Existe poca información en la literatura respecto de la presencia de AR en pacientes con desórdenes de células plasmáticas. Amiel et al⁽⁵⁸⁾ evaluaron AR en los loci TP53 (17p13), RB1 (13q14) y 21q22 en pacientes con MM y MGUS (monoclonal gammopathy of undetermined significance) encontrando un aumento significativo del porcentaje de células asincrónicas en MM respecto de controles, con valores intermedios para el MGUS, indicando un rol para la AR en la progresión de MGUS a MM. Un trabajo reciente de nuestro laboratorio⁽⁵⁹⁾, analizó la AR en los loci TP53 y RB1 en pacientes con MM detectando un aumento significativo del porcentaje de células asincrónicas en los casos con deleción de estos genes y de pacientes con cariotipo anormal respecto de aquéllos con cariotipo y FISH normal y de controles, sustentando una asociación entre las modificaciones en la AR y la adquisición de alteraciones genéticas e IG en esta patología.

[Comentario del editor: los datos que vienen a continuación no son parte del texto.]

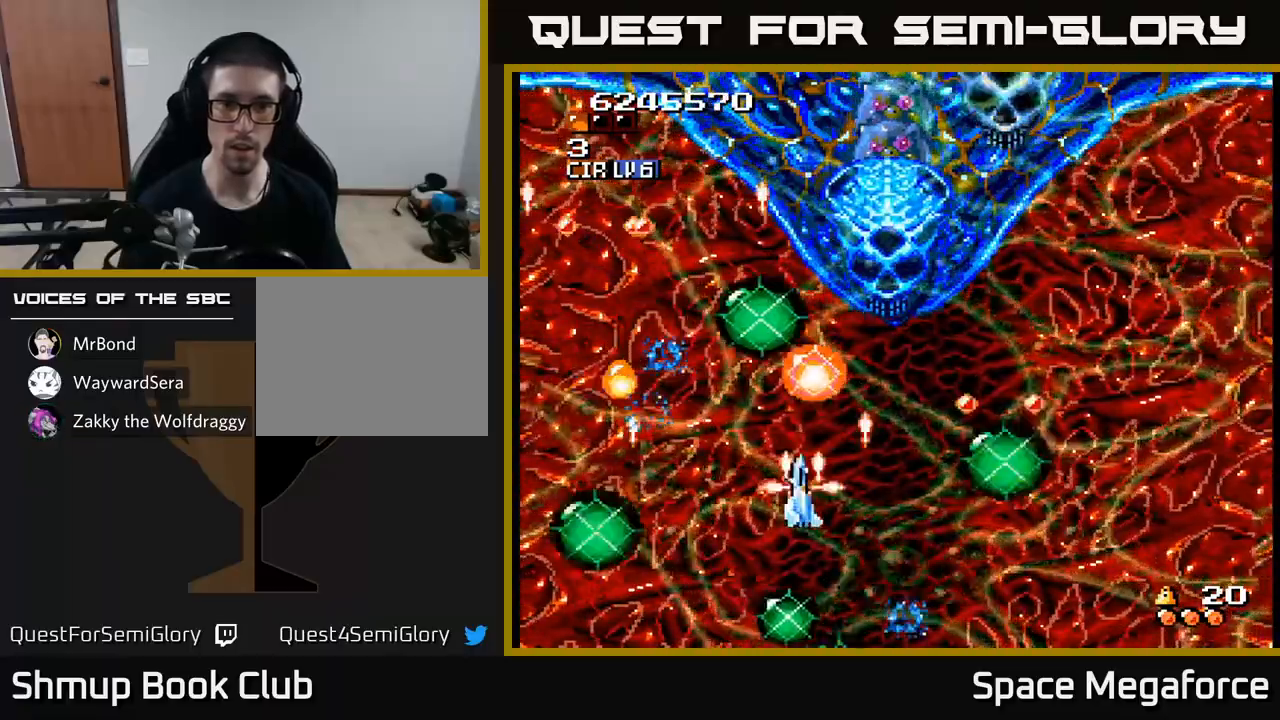
{"dt_ms": 1000, "buttons": ["X"]}
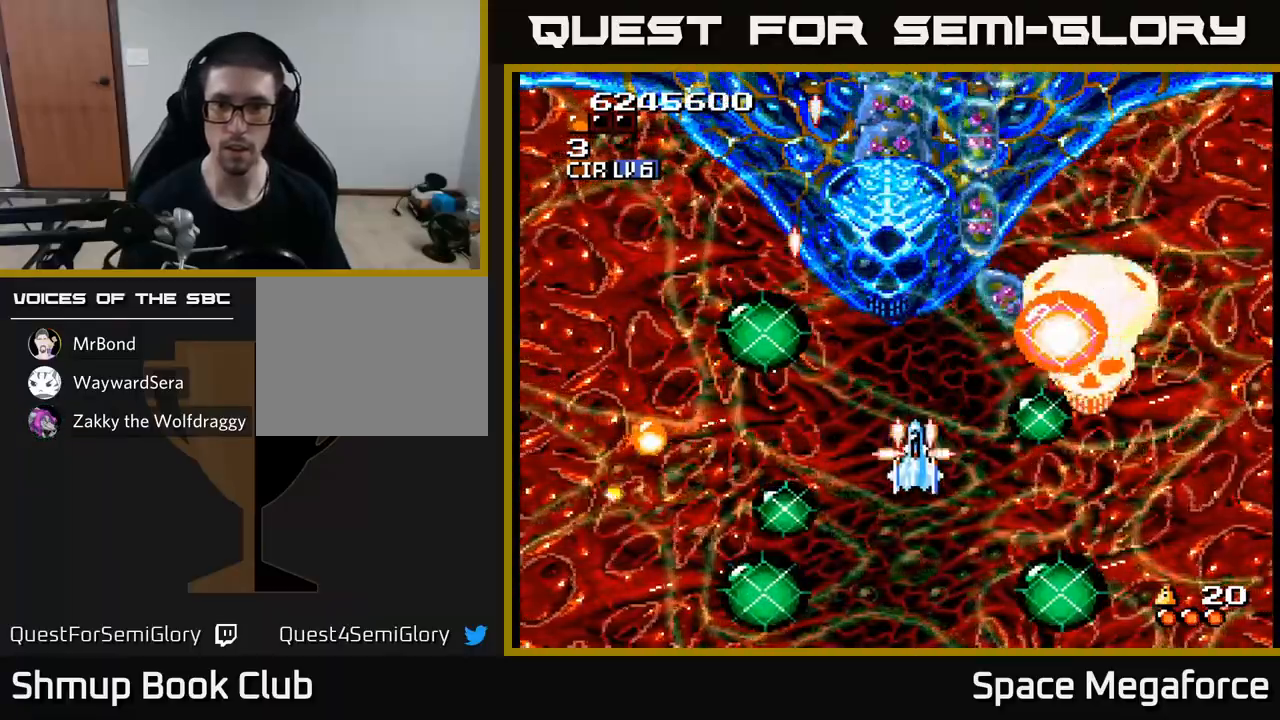
{"dt_ms": 500, "buttons": ["X", "DPAD_LEFT"], "events": [[133, "DPAD_UP", "down"], [167, "DPAD_RIGHT", "down"], [217, "DPAD_UP", "up"], [333, "DPAD_RIGHT", "up"], [367, "DPAD_LEFT", "down"]]}
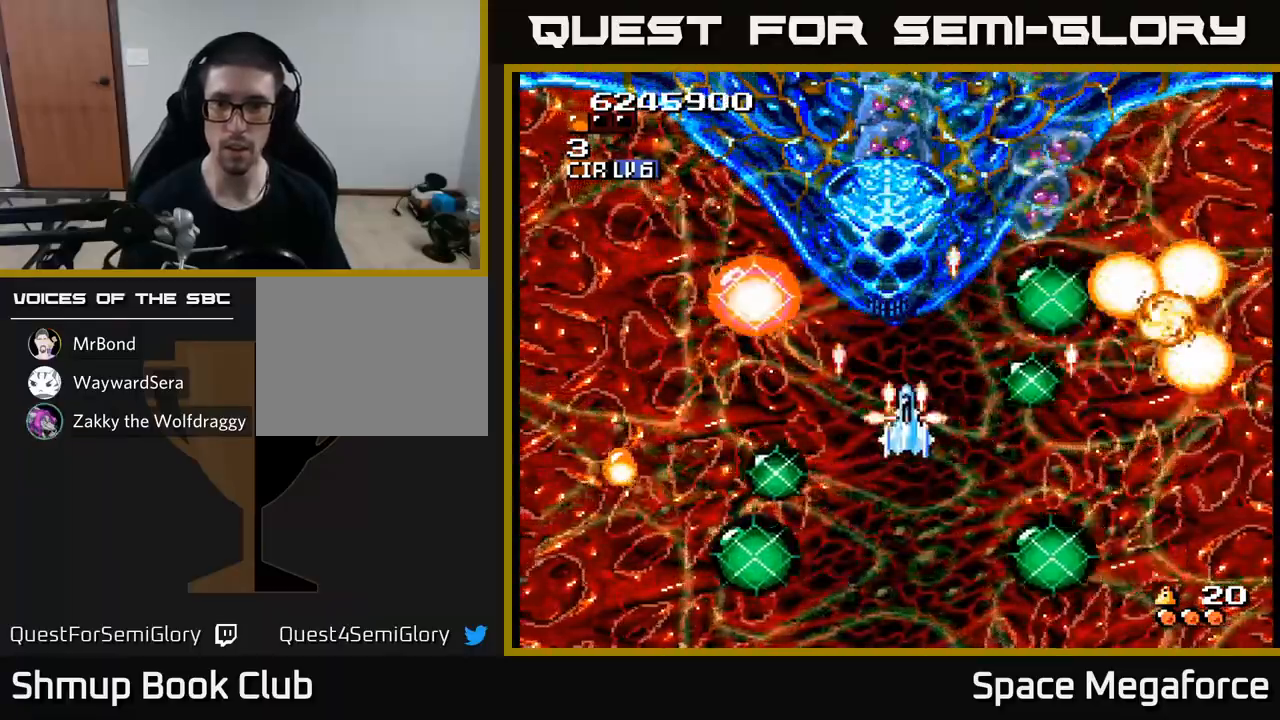
{"dt_ms": 500, "buttons": ["X", "DPAD_DOWN", "DPAD_RIGHT"], "events": [[33, "DPAD_UP", "down"], [50, "DPAD_LEFT", "up"], [150, "DPAD_UP", "up"], [350, "DPAD_RIGHT", "down"], [400, "DPAD_DOWN", "down"]]}
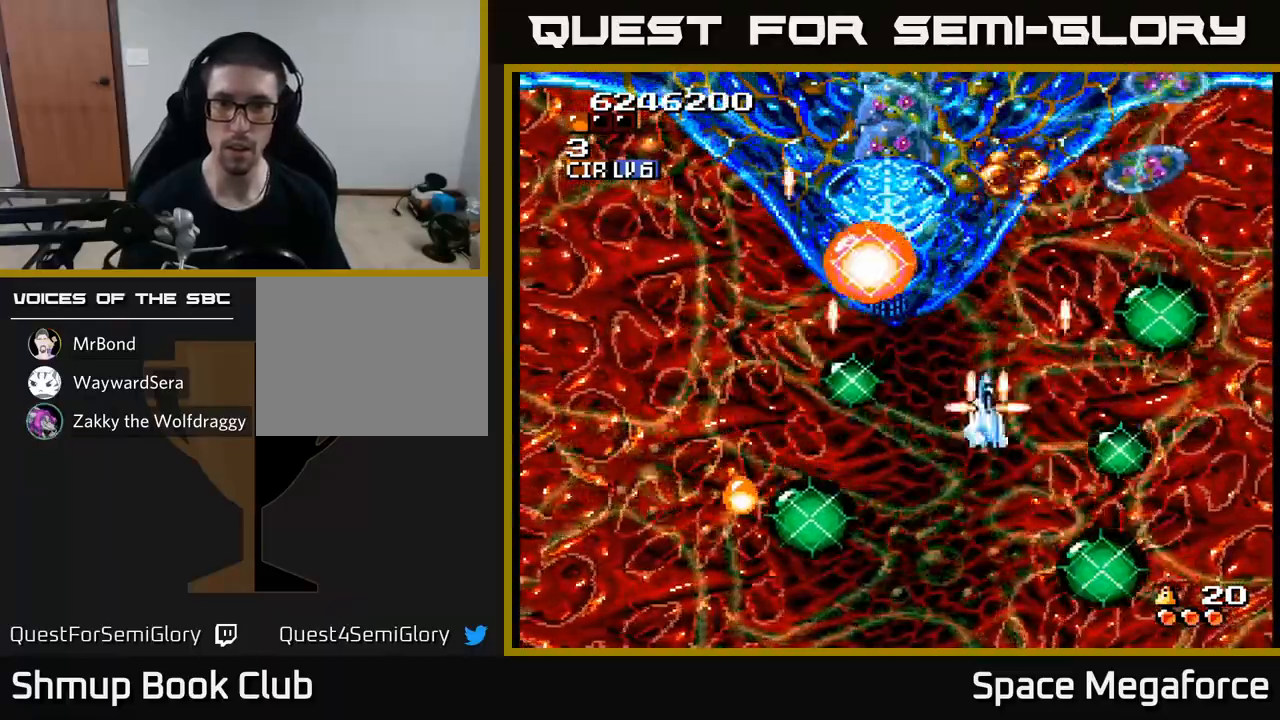
{"dt_ms": 500, "buttons": ["X", "DPAD_LEFT"]}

Figura 2. Núcleos interfásicos hibridados con la sonda RB1 13q14 (Live-Lexel, Buenos Aires, Argentina) mostrando asincronismo de replicación: a) replicación sincrónica temprana: dos señales simples (SS); b) replicación asincrónica: una señal simple y una doble (SD); c) replicación sincrónica tardía: dos señales dobles (DD).

Inestabilidad de microsatélites (IMS)

La IMS es otra forma de IG, presente en las diferentes neoplasias. Los microsatélites son secuencias cortas de ADN, de uno a seis pares de bases, repetidas en tándem a lo largo del genoma eucariota. Se caracteriza por una disminución o un aumento en la longitud de los microsatélites en el ADN tumoral en comparación con el ADN normal, y se asocia a una mayor frecuencia de mutaciones puntuales^(60,61). Esta alteración puede ser corregida por las enzimas codificadas por los genes de reparación del ADN (MMR: mismatch repair), siendo considerada un desorden de los genes MMR, que impide que los errores de replicación cometidos por la ADN-polimerasa sean reparados, determinando una mayor tasa de mutación, particularmente en las regiones de microsatélites, y la aparición de un fenotipo mutador.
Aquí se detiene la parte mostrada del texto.